## Information provided

■ ■ ■ ■

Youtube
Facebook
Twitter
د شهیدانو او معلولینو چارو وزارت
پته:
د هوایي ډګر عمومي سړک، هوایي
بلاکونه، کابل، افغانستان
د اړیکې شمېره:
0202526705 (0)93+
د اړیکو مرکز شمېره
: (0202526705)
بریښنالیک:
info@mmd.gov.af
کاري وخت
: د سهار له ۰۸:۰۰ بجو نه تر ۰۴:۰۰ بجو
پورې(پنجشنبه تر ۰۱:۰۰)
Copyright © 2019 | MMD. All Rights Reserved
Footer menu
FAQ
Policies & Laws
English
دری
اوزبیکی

■ ■ ■ ■

Give the records back in full, word for word.

## The answer
Youtube
Facebook
Twitter
د شهیدانو او معلولینو چارو وزارت
پته:
د هوایي ډګر عمومي سړک، هوایي
بلاکونه، کابل، افغانستان
د اړیکې شمېره:
0202526705 (0)93+
د اړیکو مرکز شمېره
: (0202526705)
بریښنالیک:
info@mmd.gov.af
کاري وخت
: د سهار له ۰۸:۰۰ بجو نه تر ۰۴:۰۰ بجو
پورې(پنجشنبه تر ۰۱:۰۰)
Copyright © 2019 | MMD. All Rights Reserved
Footer menu
FAQ
Policies & Laws
English
دری
اوزبیکی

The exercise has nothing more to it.